Goal of the exercise: In the stretch of the listing from the line containing "left hip: (588, 157, 5)" through the line containing "left elbow: (613, 100, 19)", change "left" to "L" and reproduce only those lines, leaving everything else unchanged.
Segment Start: Extracted material
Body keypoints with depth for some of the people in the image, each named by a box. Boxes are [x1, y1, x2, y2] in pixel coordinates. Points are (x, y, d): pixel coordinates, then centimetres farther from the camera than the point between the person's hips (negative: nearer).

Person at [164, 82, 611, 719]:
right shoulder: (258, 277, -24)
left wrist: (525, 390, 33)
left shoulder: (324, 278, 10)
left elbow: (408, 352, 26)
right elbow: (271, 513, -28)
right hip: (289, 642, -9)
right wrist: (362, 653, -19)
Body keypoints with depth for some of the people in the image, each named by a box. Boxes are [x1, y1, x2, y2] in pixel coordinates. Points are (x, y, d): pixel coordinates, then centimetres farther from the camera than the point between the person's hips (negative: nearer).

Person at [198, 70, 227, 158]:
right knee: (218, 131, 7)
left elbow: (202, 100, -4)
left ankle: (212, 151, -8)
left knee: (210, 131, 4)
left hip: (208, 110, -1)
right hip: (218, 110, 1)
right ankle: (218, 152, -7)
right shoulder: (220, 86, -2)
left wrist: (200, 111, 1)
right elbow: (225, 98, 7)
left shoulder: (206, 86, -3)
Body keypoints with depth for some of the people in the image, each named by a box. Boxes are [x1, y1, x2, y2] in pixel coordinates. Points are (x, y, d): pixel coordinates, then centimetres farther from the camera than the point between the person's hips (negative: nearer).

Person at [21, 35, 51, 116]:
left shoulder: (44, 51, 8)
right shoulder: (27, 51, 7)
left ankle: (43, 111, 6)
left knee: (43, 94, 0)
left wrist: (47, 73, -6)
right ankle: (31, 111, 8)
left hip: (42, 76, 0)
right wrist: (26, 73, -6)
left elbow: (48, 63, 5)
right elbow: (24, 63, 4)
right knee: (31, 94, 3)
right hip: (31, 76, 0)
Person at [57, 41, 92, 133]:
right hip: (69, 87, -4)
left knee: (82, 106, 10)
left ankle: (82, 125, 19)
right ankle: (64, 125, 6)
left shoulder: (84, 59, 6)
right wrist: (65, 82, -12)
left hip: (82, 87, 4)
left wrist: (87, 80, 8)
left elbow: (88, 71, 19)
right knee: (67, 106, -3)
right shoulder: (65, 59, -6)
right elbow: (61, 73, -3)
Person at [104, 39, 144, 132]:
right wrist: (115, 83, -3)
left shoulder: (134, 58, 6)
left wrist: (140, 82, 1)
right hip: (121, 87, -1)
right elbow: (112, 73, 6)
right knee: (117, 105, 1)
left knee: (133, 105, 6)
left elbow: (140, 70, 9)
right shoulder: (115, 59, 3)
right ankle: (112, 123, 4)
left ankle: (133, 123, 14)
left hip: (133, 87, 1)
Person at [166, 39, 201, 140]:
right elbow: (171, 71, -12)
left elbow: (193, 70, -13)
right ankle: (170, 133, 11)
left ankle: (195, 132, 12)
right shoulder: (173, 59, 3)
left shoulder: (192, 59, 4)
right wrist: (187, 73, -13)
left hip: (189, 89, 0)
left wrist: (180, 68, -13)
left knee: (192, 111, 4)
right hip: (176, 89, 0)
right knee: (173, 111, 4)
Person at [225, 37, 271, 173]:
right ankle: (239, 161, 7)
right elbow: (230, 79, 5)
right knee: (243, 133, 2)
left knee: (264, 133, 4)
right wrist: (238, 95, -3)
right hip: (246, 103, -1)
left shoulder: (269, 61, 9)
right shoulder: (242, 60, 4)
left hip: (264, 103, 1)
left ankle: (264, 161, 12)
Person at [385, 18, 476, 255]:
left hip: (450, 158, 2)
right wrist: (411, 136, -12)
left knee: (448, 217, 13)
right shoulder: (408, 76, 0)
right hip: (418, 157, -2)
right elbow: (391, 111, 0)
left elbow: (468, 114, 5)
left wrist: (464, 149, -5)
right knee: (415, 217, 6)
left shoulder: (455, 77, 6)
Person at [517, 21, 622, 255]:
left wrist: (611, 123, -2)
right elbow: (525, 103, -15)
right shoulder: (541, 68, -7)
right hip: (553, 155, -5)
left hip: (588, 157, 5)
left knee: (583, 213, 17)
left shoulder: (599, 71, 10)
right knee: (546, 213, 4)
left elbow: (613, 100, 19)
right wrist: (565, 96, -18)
Segment End: Extracted material
Segment Start: Extracted material
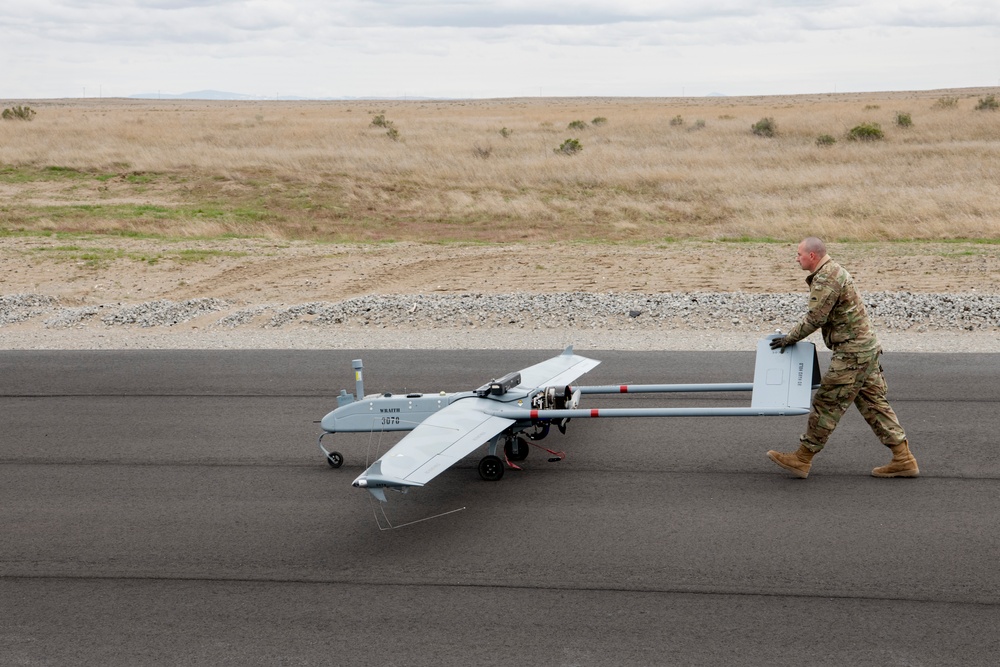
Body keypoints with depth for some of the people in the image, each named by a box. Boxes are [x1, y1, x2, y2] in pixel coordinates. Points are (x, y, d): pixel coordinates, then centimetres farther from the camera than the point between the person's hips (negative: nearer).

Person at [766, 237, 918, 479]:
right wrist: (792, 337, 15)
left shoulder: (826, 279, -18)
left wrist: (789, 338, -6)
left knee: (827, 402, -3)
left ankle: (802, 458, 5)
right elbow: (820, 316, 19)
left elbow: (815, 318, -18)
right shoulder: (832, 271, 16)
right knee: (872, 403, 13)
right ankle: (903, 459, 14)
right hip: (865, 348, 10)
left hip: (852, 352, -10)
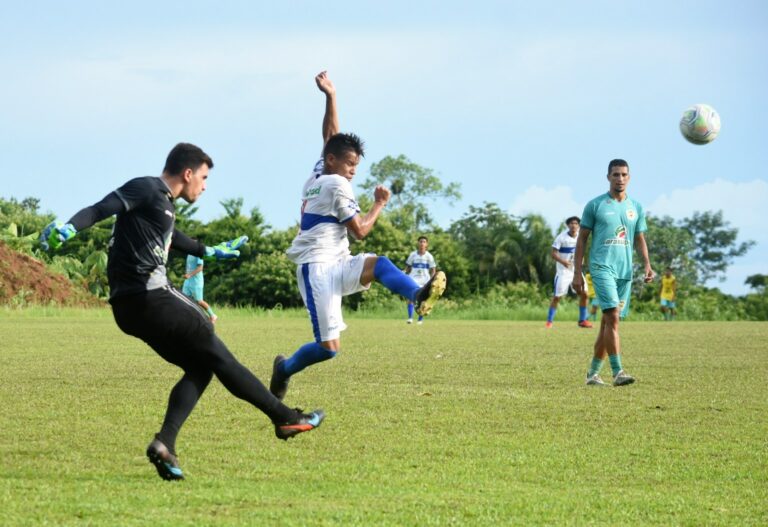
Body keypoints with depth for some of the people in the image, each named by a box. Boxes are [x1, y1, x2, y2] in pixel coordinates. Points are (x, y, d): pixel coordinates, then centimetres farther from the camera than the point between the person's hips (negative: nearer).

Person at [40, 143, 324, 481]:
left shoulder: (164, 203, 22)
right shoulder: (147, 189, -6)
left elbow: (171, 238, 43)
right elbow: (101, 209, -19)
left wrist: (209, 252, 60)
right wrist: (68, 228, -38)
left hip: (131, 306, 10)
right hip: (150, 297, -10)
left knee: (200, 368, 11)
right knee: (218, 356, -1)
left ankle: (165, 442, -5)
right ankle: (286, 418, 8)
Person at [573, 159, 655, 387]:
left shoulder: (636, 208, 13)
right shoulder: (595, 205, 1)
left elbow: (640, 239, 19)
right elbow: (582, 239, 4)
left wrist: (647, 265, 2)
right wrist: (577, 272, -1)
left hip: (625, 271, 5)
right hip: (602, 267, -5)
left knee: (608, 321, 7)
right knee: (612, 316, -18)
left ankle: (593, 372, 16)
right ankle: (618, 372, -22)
Segment End: Extracted material
Response area:
L hip: (588, 157, 5)
L knee: (583, 213, 17)
L shoulder: (599, 71, 10)
right knee: (546, 213, 4)
L elbow: (613, 100, 19)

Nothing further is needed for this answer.